Ethelene Whitmire is an associate professor of library and information studies at the University of Wisconsin-Madison. She answered some questions about her book Regina Anderson Andrews, Harlem Renaissance Librarian.

Q: Who was Regina Anderson Andrews and what role did she have in The New York Public Library (NYPL)?

Ethelene Whitmire: Andrews came to New York City on vacation in the early 1920s and decided to stay. She previously worked in a library as an undergraduate at Wilberforce University. She returned to her hometown of Chicago and was working at the Chicago Public Library when she applied for a job at the NYPL. Because she was African American, she was sent to the 135th Street Library branch in Harlem. African American librarians were restricted to working in a just a few branches so Andrews’ opportunities for promotion were limited. She fought against these policies and was able to work at various branches during the next forty years. In 1938, while at the 115th Street Library, she became the first African American to supervise her own branch.

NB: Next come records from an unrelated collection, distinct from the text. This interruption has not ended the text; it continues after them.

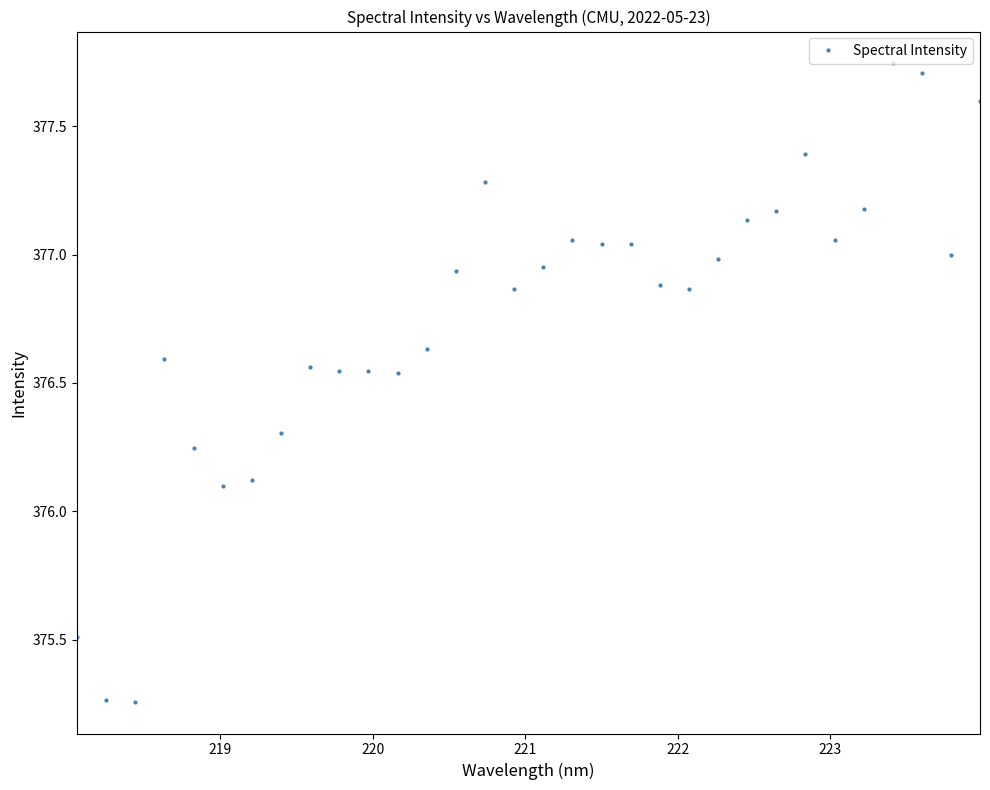

True or false: the data has more than 0 interior local peaks.

True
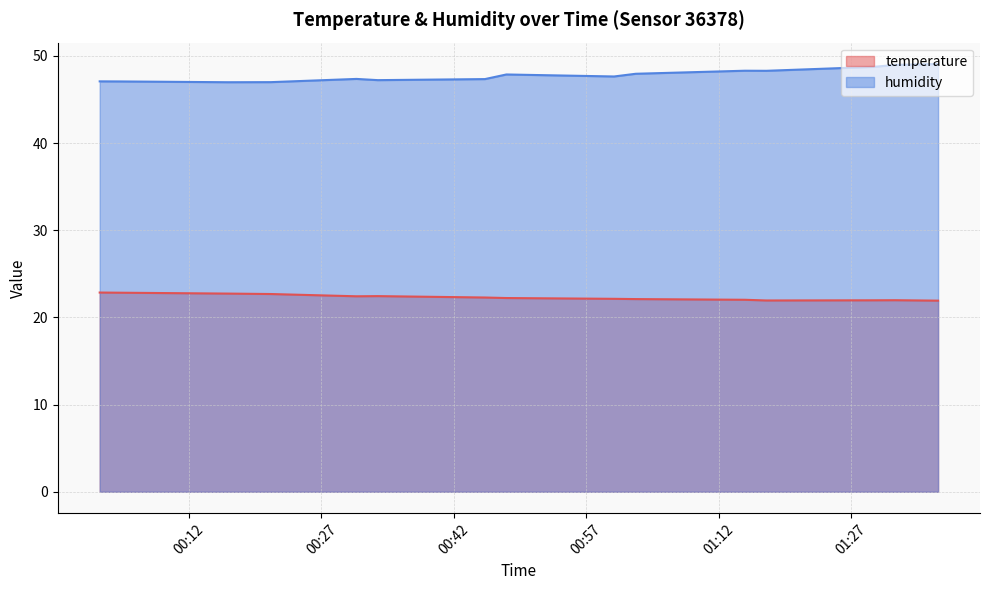

Count the number of data series in this chart.

2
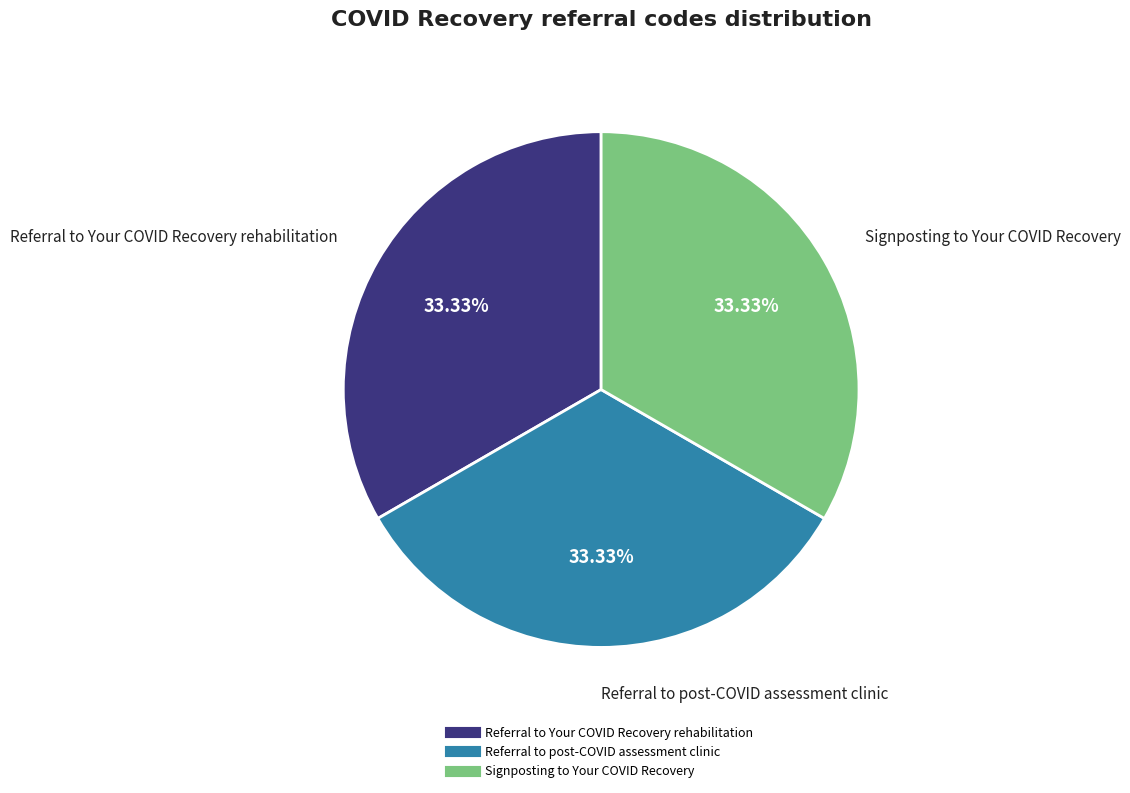

Count the number of slices in the pie.

3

Q: Why is Andrews’ legacy important for our understanding of both The Harlem Renaissance and the participation of female African American librarians in the development of The New York Public Library?

Whitmire: So many books and articles focus on the artists and intellectuals of the Harlem Renaissance. But Andrews, as a librarian, played a pivotal role in this movement too. She would set aside workspaces for the writers including Claude McKay, Eric Walrond, and Langston Hughes in the 135th Street Library. She invited people she met through her work at the library to a salon she co-hosted at the apartment she shared with two women. For example, poets Langston Hughes and Countee Cullen would read their work and get feedback from the attendees. People were able to network through this salon. Andrews, with the help of African American leaders like W. E. B. Du Bois, challenged the NYPL policies that prevented African American librarians the mobility necessary for job growth. Andrews helped to break barriers that gave other African American librarians more opportunities.

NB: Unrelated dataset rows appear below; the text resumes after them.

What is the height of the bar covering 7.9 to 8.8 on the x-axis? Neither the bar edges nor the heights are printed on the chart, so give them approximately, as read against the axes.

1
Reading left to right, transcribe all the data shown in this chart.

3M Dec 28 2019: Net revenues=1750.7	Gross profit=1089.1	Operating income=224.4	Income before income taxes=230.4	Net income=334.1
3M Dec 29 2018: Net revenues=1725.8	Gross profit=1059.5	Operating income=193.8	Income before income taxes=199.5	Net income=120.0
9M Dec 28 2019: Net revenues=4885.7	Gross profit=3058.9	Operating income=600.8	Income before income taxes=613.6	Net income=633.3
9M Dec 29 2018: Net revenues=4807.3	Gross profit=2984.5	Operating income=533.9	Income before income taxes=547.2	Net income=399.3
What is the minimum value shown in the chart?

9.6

Q: You argue that Andrews refused to be limited by traditional roles because of her race or gender. Can you give some examples of how she challenged these roles?

Whitmire: Andrews married in 1926 and continued her career and enrolled in the library school at Columbia University. She later adopted a daughter, Regina Ann, and continued to work and became active in the National Urban League and the National Council of Women of the United States civic organizations. She was able to successfully navigate her professional, personal, civic and creative lives. Andrews was a board member for W. E. B. Du Bois’ KRIGWA theater which focused on only producing plays by and about African Americans. Andrews’ co-founded a theater company that decided to produce both African American and white plays. They consciously decided not to limit their plays by race. They also wanted to show a range of African American experiences on the stage. Andrews wrote several plays and unlike other female playwrights, her main protagonists were male. At least two of the plays demonstrated that fallibility of racial categorizations.

Q: You mention that Andrews hosted a salon of which Zora Neale Hurston and Langston Hughes were attendees. How else did Andrews foster creativity during The Harlem Renaissance?

Whitmire: Andrews nurtured creativity through her work with the Harlem Experimental Theatre (HET). She co-founded the HET with Dorothy Peterson and Harold Jackman. One of the goals of the company was to educate African Americans in various theater-related crafts like playwriting, acting, set design, etc. They offered classes and the HET company consisted of both theater professionals and amateurs.

Q: In addition to being a librarian, Andrews was both and actress and playwright who helped establish The Harlem Experimental Theatre (HET). What subject matter did her plays revolve around?

Whitmire: Andrews wrote three plays and two were produced by the HET. Two of her plays revolved around common tropes from the time period: lynching and passing. One play, Underground, was about the Underground Railroad and runaway slaves who successfully outsmarted the overseers sent to capture them. An unproduced play, The Man Who Passed, was about a man who decided to live life as a white man at great cost to his personal happiness. Her play, Climbing Jacob’s Ladder, was about a lynching. Andrews was influenced to write this play by her interactions with Ida B. Wells-Barnett who was an acquaintance of Andrews’ father, defense attorney William G. Anderson. Wells-Barnett and Anderson unsuccessfully fought to prevent the execution of Anderson’s client by hanging. Andrews‘ plays have been published in recent anthologies and analyzed by scholars interested in African American female playwrights.